A crise financeira do Estado: quais saídas?

OPINIÃO

 Luca Bussotti

Não é uma novidade que o Estado Moçambicano, na vertente económico-financeira, esteja a atravessar um momento de crise. Foram muitas as circunstâncias em que isso aconteceu, desde os primeiros anos de independência até hoje. Entretanto, agora a situação é um pouco diferente, pois, além de elementos estruturais que o governo não consegue ultrapassar, existem também factores contingentes, de curto e médio prazo, que estão a tornar a situação cada vez mais crítica. E as respostas do governo cada vez mais improvisadas, e infelizmente em linha com algumas das indicações do Fundo Monetário Internacional, que certamente não irão resolver o problema tão já.

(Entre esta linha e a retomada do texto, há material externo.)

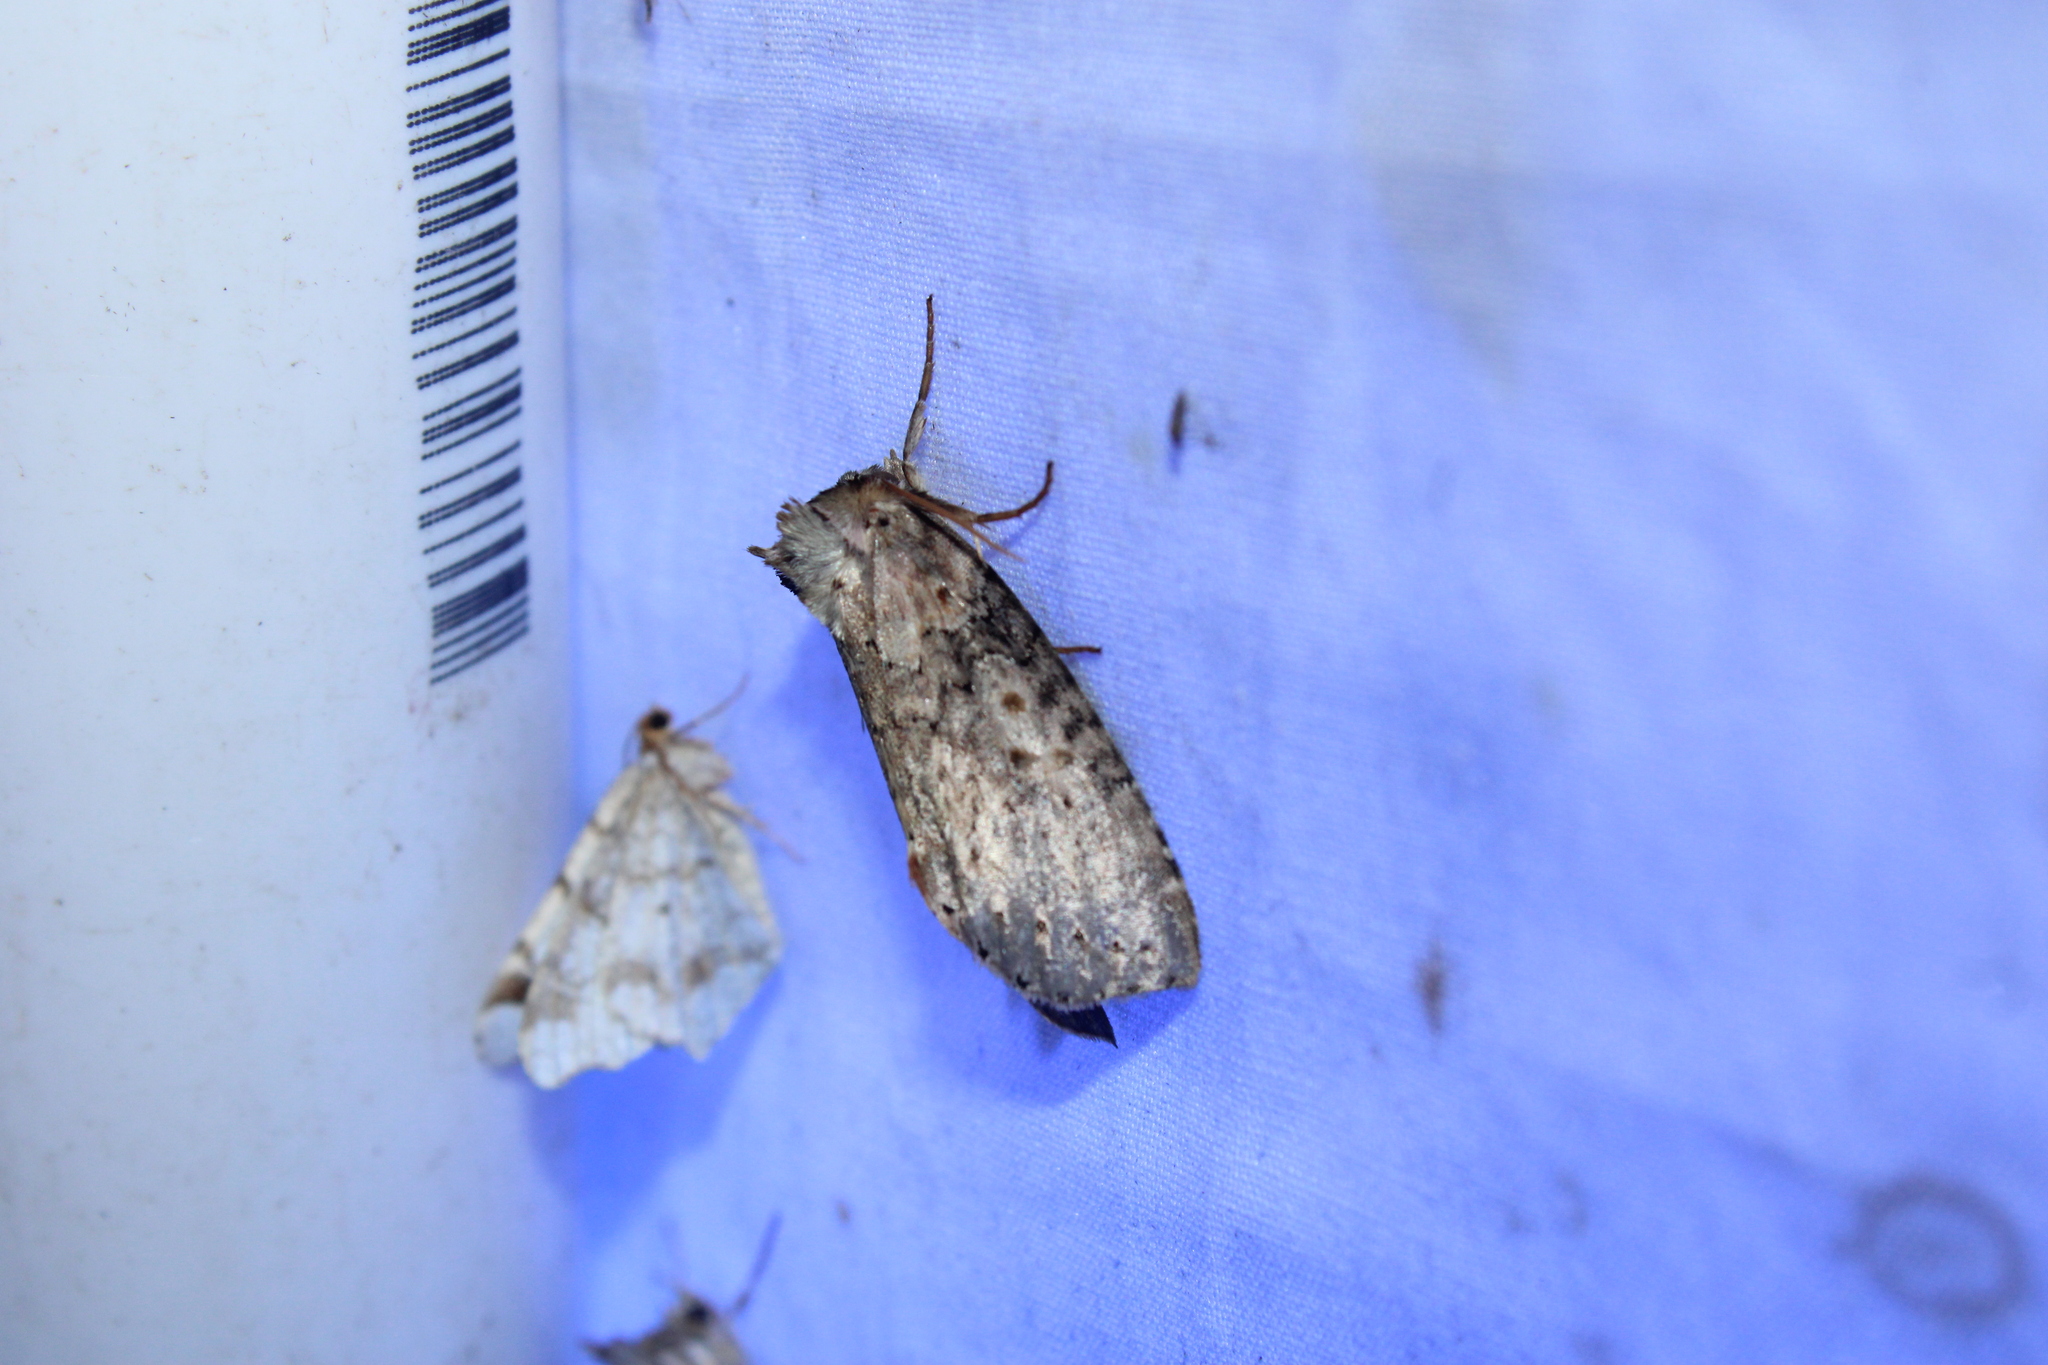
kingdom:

O princípio fundamental de um país qualquer corresponde ao que costumamos fazer com a gestão doméstica: as receitas devem ultrapassar os gastos, para que o orçamento anual esteja em equilíbrio. Entretanto, no caso de Moçambique isso nunca aconteceu, aliás, nunca aconteceu contando com a própria capacidade de produzir receitas autónomas suficientes para garantir comida a todos os cidadãos, fechando o orçamento sem prejuízos. Nos anos passados, depois de Moçambique ter sido assinalado pelo próprio presidente americano Clinton como um “milagre africano”, ao longo da década de 1990, era a “troika” constituída por um grupo consistente de países ocidentais a suprir às necessidades financeiras de tipo orçamental. O que garantiu, durante vários anos, uma aparente estabilidade económica do país. Entretanto, com a descoberta das dívidas ocultas, o “encobertamento” das falhas estruturais do orçamento de Moçambique vieram à tona, deixando um enorme buraco que foi preciso preencher. Mas, até agora, isso não foi feito. E uma das razões foi que muito pessoal foi contratado, na função pública, ao longo dos últimos anos, muitas vezes sem necessidade, e agora ele pesa no orçamento do Estado. O atraso no pagamento dos salários e o próprio bloqueio das contratações no sector público anunciado pelo governo para todo o ano de 2023 confirmam as dificuldades em que o executivo está a se deparar. A impossibilidade de utilizar um instrumento como o de criar novos empregos em época eleitoral representa a demonstração de que o momento de dificuldade é muito sério, e as saídas possíveis ainda não foram delineadas.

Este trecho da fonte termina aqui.